Somehow this doesn't conform with the accepted image of Japan as a peaceful, discipline country. Credit that to Japanese skill in hiding the problem.

Last year, an average of 14 out of every thousand schoolchildren received police "correctional guidance" for criminal offenses. In the first five months of this year, cases of attacks by junior-high students (12- to 15-year-olds) on their teachers were double the same period in 1979 and more than five times the number of attacks in all of 1975.

The headmaster of Tokyo's Okudo Junior High School recently summoned police to help quell a free-for-all between students and teachers that was touched off by confiscation of a tape recorder going full blast in a classroom during recess. Police arrested dozens of rampaging students.

There was sharp press criticism of the headmaster who, it was said, should have used persuasion. But one teacher, Tadami Kawakami, defends his headmaster. He points out that between last December and March, 72 out of 199 male third-year students were arrested for delinquency.

"These days, they are big and strong and don't hesitate to grapple with their teacher," he says. But what is surprising is that Okudo did not have a reputation as a "tough school."

At some schools, gangs of toughs are reported to have gone on vandalism rampages. Others have roller-skated or cycled around corridors with radios blaring.
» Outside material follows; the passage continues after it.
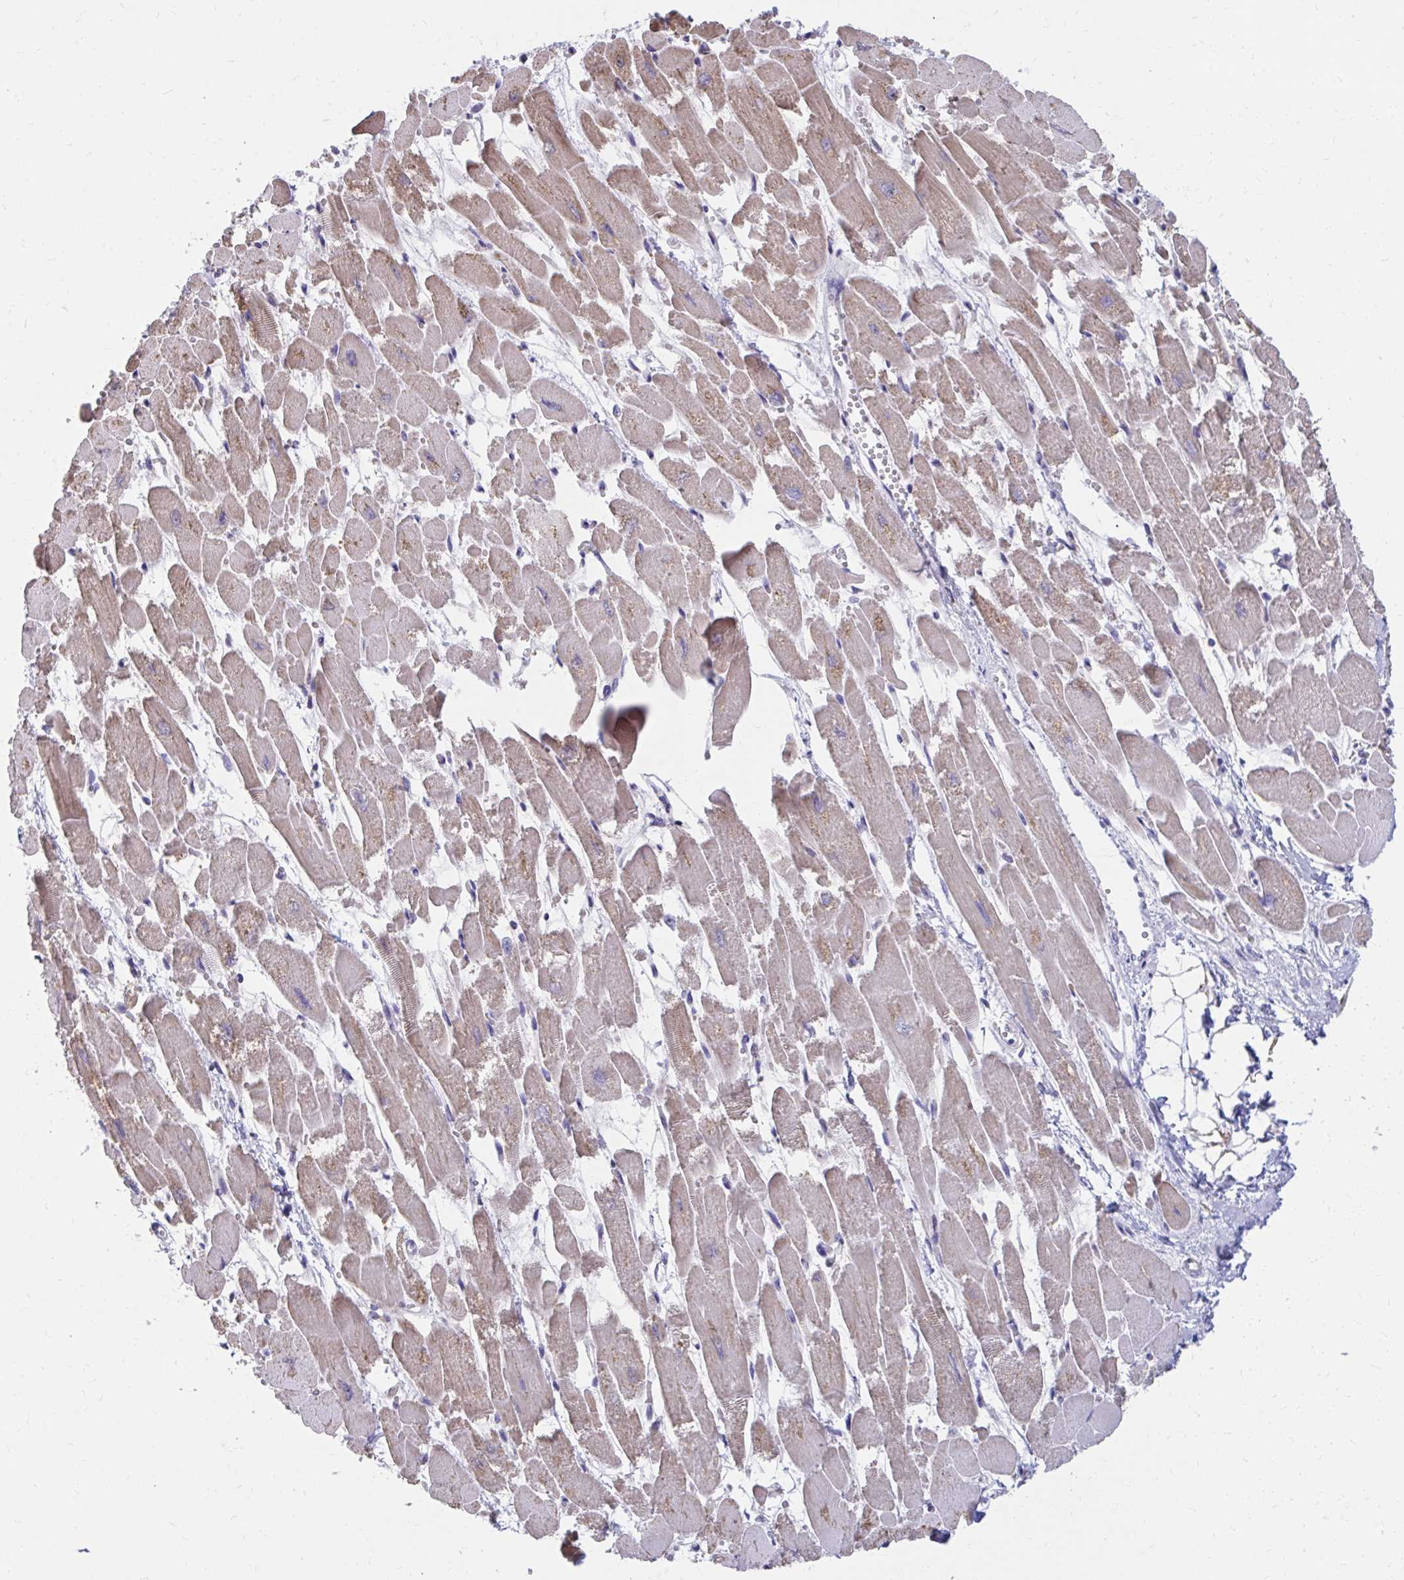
{"staining": {"intensity": "weak", "quantity": ">75%", "location": "cytoplasmic/membranous"}, "tissue": "heart muscle", "cell_type": "Cardiomyocytes", "image_type": "normal", "snomed": [{"axis": "morphology", "description": "Normal tissue, NOS"}, {"axis": "topography", "description": "Heart"}], "caption": "Weak cytoplasmic/membranous protein expression is appreciated in approximately >75% of cardiomyocytes in heart muscle.", "gene": "ZNF778", "patient": {"sex": "female", "age": 52}}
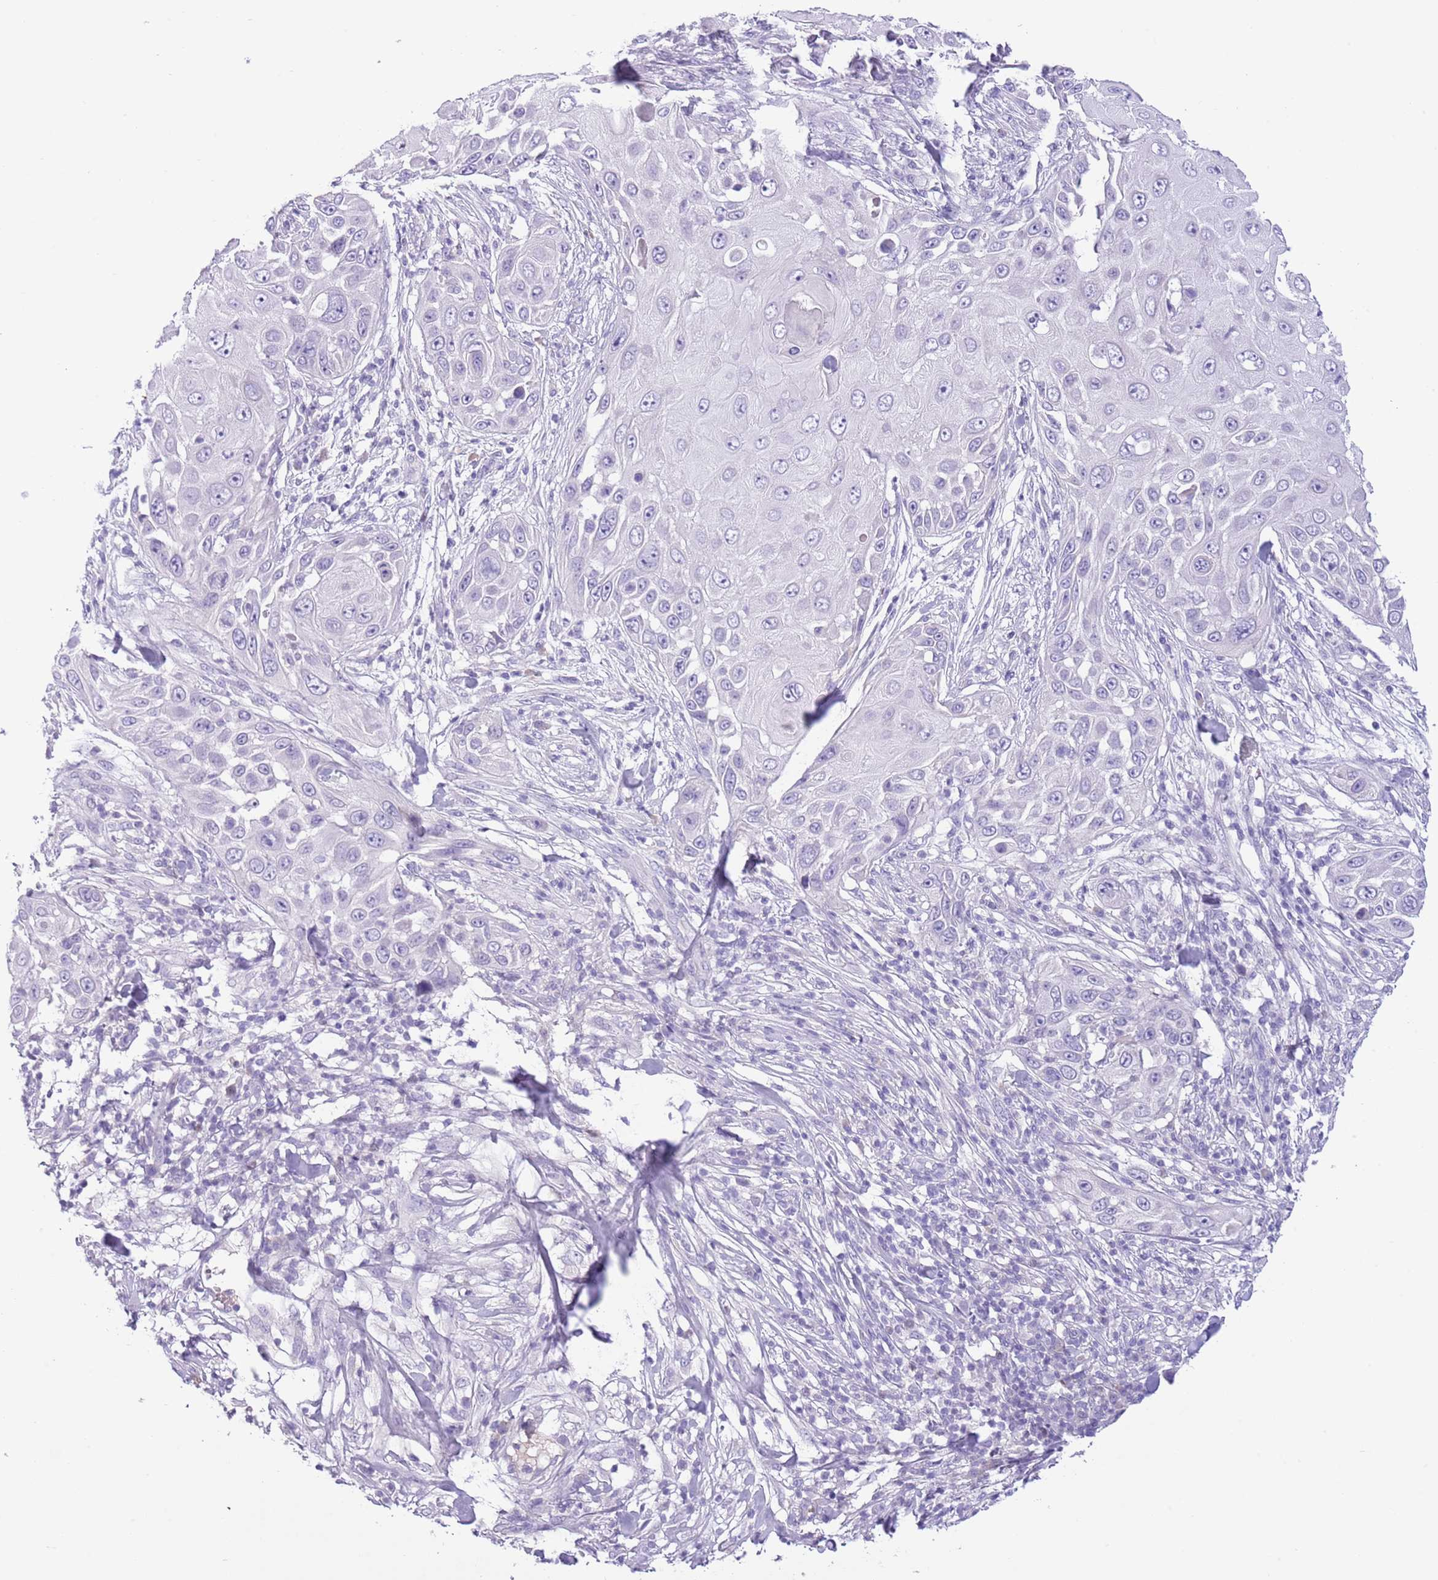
{"staining": {"intensity": "negative", "quantity": "none", "location": "none"}, "tissue": "skin cancer", "cell_type": "Tumor cells", "image_type": "cancer", "snomed": [{"axis": "morphology", "description": "Squamous cell carcinoma, NOS"}, {"axis": "topography", "description": "Skin"}], "caption": "Immunohistochemistry of human skin cancer shows no expression in tumor cells.", "gene": "TOX2", "patient": {"sex": "female", "age": 44}}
A favorite trick is "the kamikaze attack": tossing flaming paper airplanes at teachers.

Women teachers report an increasing level of verbal abuse, often with crude sexual connotations. In one Tokyo school, some students locked themselves in a studio and broadcast music and erotic tapes over the public address system.

Police also report an increasing number of student attacks against teachers with swords and air guns rather than fists. According to official statistics, 38 cases of assault on 58 teachers were reported in the first five months of this year -- up from 44 cases involving 66 teachers in all of 1979. And this is seen as merely the "tip of the iceberg" because many schools are reluctant to file charges and lose face.

Incidents are now even being reported in primary schools. But the greatest problem is definitely at the junior- rather than senior-high level (16- to 18 -year-olds). The imminence of crucial university entrance tests affecting their whole lives seems to have a sobering effect on the older students.

To cope with the problem, the teachers union has launched a "hot line" telephone- advice service. Police and education authorities have formed committees to prevent violence against teachers and the formation of gangs who engage in gambling, prostitution, shoplifting, and turf battles with other schools. Girls are often more violent than boys.

A leading psychologist says that "these children are trying to assert their independence. While this may not be revolutionary in some countries, it is in Japan's system of rigid social roles. they want to be noticed as individuals, not fresh battalions for the economic miracle.

"These children have been forced-fed into the education system which is supposed to guarantee success. But no one has bothered to ask them how they define success."

Parents share some of the blame. They have long insisted that classroom instruction should concentrate purely on getting good grades rather than on character-building. As competitive pressures have dangerously built up, many parents have lost trust in traditional schooling and now insist on sending their children to "prep schools."

Classroom emphasis, particularly at the junior-high level, has been on teachers reading from textbooks crammed with information the students often don't understand. Students become passive spectators, and slow learners readily become bored and "switch off."

The Education Ministry acknowledges this problem. It has just completed the first major revision of junior high school textbooks in more than 10 years. A ministry spokesman said the new books were generally thinner, contained brighter material, such as cartoons and comic strips, and attempted to spur more individual creative thinking.